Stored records
***

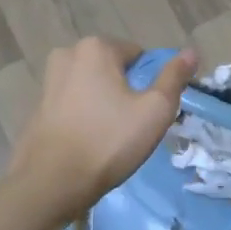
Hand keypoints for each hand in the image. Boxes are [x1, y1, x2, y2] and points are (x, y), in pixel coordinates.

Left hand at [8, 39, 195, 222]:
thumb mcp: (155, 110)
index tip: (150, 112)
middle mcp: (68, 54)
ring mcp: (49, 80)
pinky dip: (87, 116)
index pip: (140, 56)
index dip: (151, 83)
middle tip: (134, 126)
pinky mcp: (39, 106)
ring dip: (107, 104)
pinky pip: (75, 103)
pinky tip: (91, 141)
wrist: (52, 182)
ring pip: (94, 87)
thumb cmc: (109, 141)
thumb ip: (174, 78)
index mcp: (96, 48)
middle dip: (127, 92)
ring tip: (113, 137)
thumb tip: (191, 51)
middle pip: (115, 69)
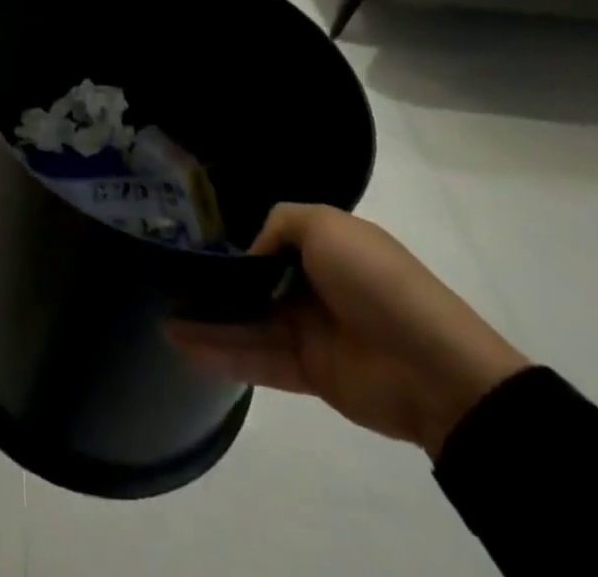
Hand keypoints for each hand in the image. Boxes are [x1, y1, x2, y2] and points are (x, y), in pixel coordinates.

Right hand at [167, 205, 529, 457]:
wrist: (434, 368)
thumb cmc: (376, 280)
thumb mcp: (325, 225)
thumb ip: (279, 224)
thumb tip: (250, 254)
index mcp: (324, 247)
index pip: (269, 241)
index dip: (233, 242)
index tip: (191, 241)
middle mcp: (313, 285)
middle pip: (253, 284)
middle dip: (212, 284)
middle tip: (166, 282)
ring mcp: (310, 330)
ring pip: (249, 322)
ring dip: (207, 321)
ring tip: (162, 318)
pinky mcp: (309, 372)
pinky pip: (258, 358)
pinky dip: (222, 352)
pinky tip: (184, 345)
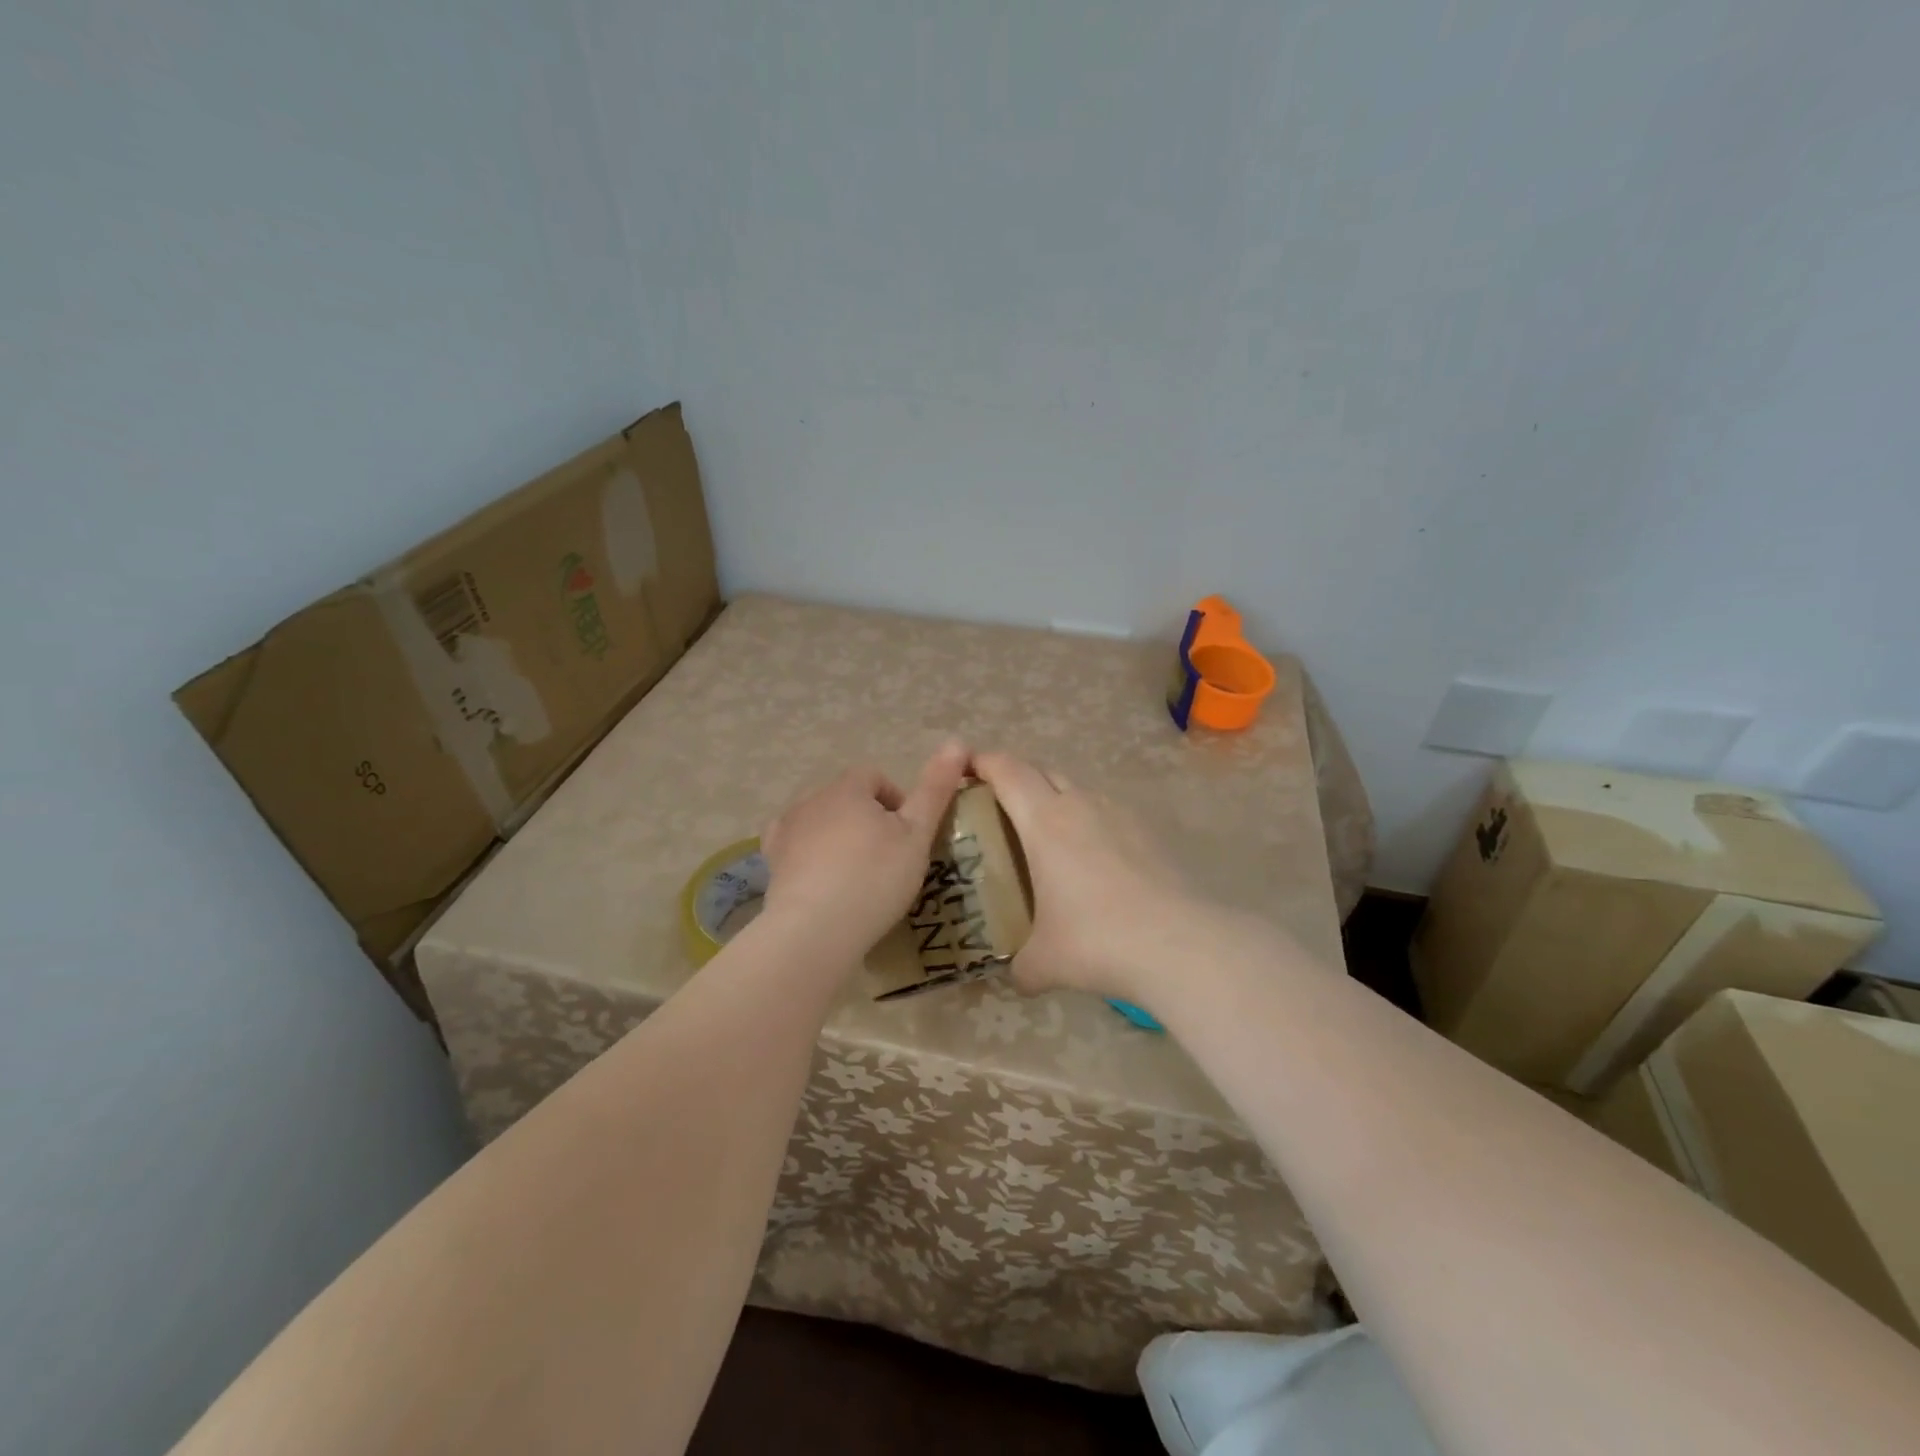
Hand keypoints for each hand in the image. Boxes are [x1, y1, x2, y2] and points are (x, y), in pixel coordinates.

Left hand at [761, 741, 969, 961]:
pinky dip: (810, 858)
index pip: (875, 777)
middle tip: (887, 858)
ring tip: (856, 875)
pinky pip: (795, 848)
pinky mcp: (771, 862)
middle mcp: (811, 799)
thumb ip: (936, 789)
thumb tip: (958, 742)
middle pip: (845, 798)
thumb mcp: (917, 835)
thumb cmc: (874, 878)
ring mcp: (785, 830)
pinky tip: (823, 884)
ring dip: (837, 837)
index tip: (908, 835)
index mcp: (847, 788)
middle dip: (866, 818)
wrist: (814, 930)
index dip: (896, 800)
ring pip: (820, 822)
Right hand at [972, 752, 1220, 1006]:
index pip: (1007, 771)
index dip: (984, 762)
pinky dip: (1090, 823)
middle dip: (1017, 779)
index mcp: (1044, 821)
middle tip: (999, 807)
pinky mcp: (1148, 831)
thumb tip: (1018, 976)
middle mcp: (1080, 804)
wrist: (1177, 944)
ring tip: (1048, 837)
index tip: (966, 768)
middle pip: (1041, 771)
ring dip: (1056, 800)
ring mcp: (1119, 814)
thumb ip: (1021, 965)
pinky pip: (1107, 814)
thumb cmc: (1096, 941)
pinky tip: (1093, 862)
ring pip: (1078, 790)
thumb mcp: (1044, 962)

***

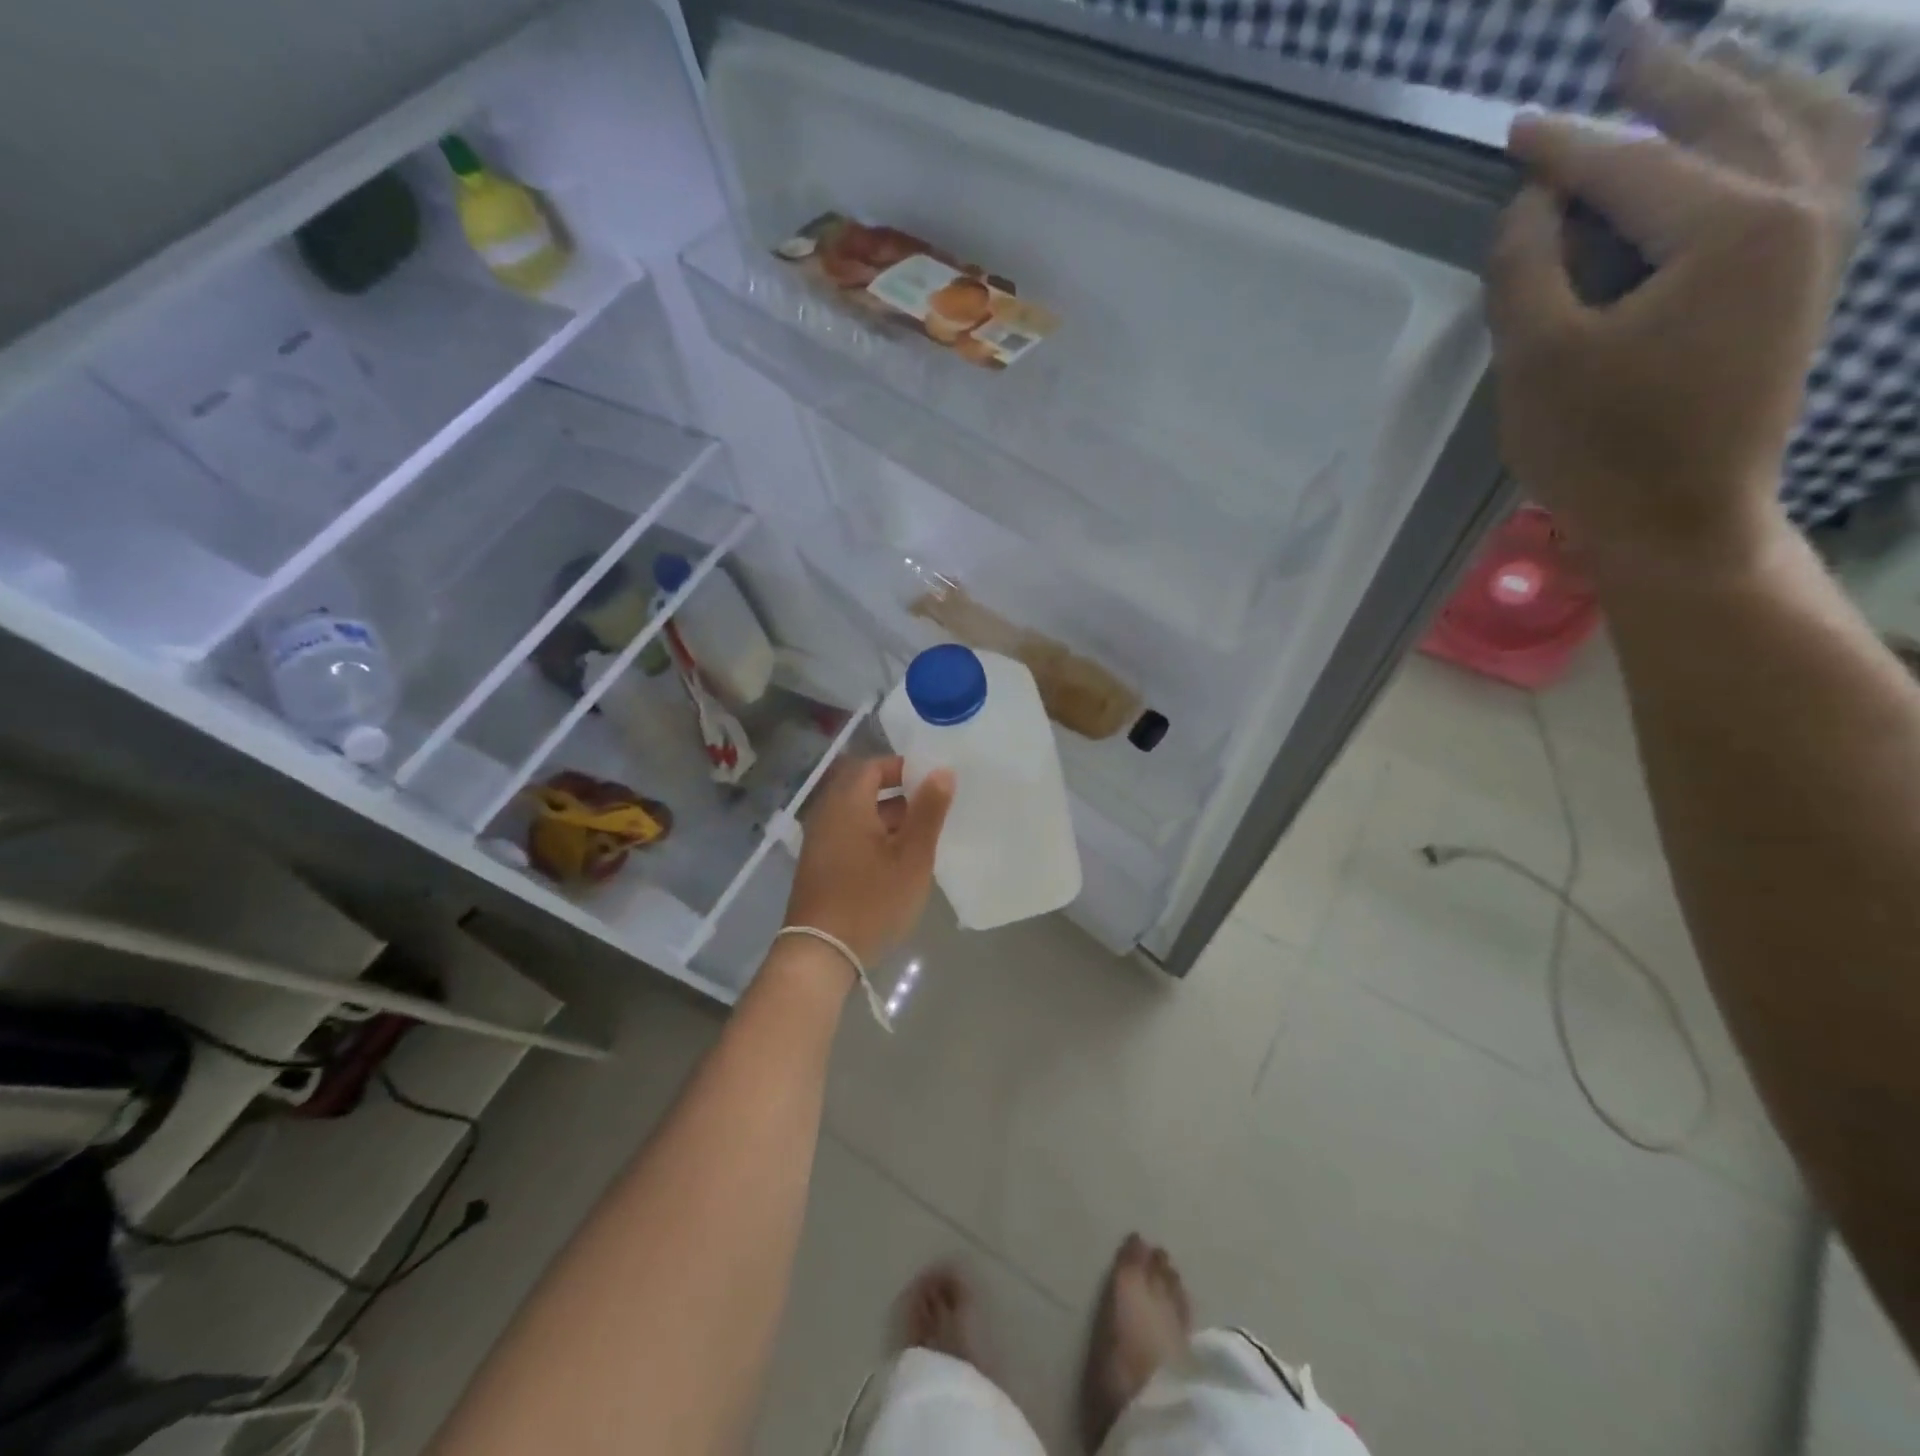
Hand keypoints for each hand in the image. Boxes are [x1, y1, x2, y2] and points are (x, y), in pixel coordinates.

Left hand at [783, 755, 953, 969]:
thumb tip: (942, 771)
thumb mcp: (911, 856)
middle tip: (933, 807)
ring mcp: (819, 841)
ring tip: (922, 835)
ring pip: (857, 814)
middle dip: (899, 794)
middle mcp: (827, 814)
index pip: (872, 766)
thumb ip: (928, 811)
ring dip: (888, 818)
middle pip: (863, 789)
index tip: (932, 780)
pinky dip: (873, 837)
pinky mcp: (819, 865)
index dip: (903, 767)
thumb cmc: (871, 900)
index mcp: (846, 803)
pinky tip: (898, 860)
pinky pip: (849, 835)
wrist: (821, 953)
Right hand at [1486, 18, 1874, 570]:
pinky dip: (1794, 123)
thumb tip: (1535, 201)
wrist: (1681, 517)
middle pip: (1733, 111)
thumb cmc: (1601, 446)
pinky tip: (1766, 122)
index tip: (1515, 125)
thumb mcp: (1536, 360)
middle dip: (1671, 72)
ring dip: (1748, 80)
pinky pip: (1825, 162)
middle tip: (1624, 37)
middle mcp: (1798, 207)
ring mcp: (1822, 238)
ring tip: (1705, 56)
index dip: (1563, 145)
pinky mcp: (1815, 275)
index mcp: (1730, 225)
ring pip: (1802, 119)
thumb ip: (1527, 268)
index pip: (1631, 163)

***

→ PROBLEM DETAILS: Number of lines holding "Right" in the data: give it, with nothing else.

→ EXERCISE OUTPUT: 3